Arafat emerged as the face of the Palestinian people by dint of his history and personality, charisma and guile, cajoling and bullying, luck and sheer perseverance. He was uniquely suited to his people’s condition: defeated, dispossessed and dispersed, without a state to defend them, a territory to hold them, or a political strategy to unite them. His goal was national unity, without which, he believed, nothing could be achieved.
Abu Mazen is, like Arafat, a rarity: a genuinely national Palestinian figure, but in a radically dissimilar fashion. Arafat attained national status by identifying and belonging to every single Palestinian constituency and factional interest; Abu Mazen did so by identifying with none. Arafat immersed himself in local politics; Abu Mazen floats above it, his service being to the Palestinian national movement as a whole.

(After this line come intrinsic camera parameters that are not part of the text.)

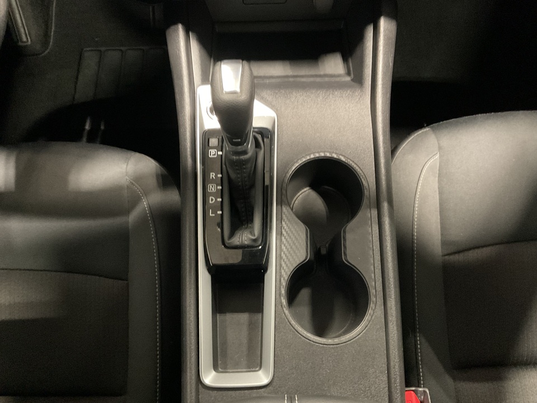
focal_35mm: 29
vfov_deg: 48.2
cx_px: 268
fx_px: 450
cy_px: 202
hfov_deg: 61.7
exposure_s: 1/25
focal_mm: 3
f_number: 1.8
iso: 500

The Old Man ruled through an overwhelming and overpowering rhetorical and physical presence. A man of few words but many deeds, the new Palestinian president has built a career running away from the limelight.
Abu Mazen was born in what is now Israel in 1935. A founding member of Fatah, secretary-general of the Palestine Liberation Organisation executive committee, an adviser to Arafat and principal behind-the-scenes negotiator from the Madrid conference in 1991 to the Oslo accords in 1993, he was often influential but seldom visible. Until now, his one brush with public office was his short-lived tenure as prime minister in 2003.
With Arafat’s passing, the politics of weightiness are over; enter the politics of the light touch.
Arafat inhabited a world where what mattered was the impact of language, not the actual meaning of words, and where myths combined with facts to produce reality.
Abu Mazen’s world is more rooted in what is familiar and recognised by most people as the order of things; his reality far less animated by the ghosts of the past. Instead of the politics of ambiguous and creative intensity, he stands for the politics of cool, clear rationality.
He is a politician of conviction — which is to say, until recently, not much of a politician at all. His behaviour is rarely scheming but guided by a deep sense of ethics, repugnance for political expediency and an exaggerated faith in the power of reason. Convinced he has logic and reason on his side, and that these are the faculties which guide all others, he is apt to wait passively in negotiation until people see things his way.
There is little of the manipulator, deceiver or conspirator in him, which is perhaps why he is so unforgiving of the manipulations, deceptions and conspiracies of others.
That was the key to his seesaw relationship with Arafat. He did not hesitate to disagree with the Old Man, but he chose seclusion over confrontation. Even in his anger, Arafat knew Abu Mazen’s motivations were sincere, unlike those of so many colleagues. He rarely lost trust in him and almost always forgave him.
Abu Mazen is a profoundly pious Muslim. Inspired by Islam but allergic to its role in politics, he prays daily and fasts at Ramadan but publicises neither, feeling religion is not a matter of public display. In his now regular dealings with leaders of Hamas or Islamic Jihad, this gives him an unmistakable edge. He is convinced he is no less a Muslim than they are and when he meets a self-proclaimed Islamist politician, he sees the politician not the Islamist.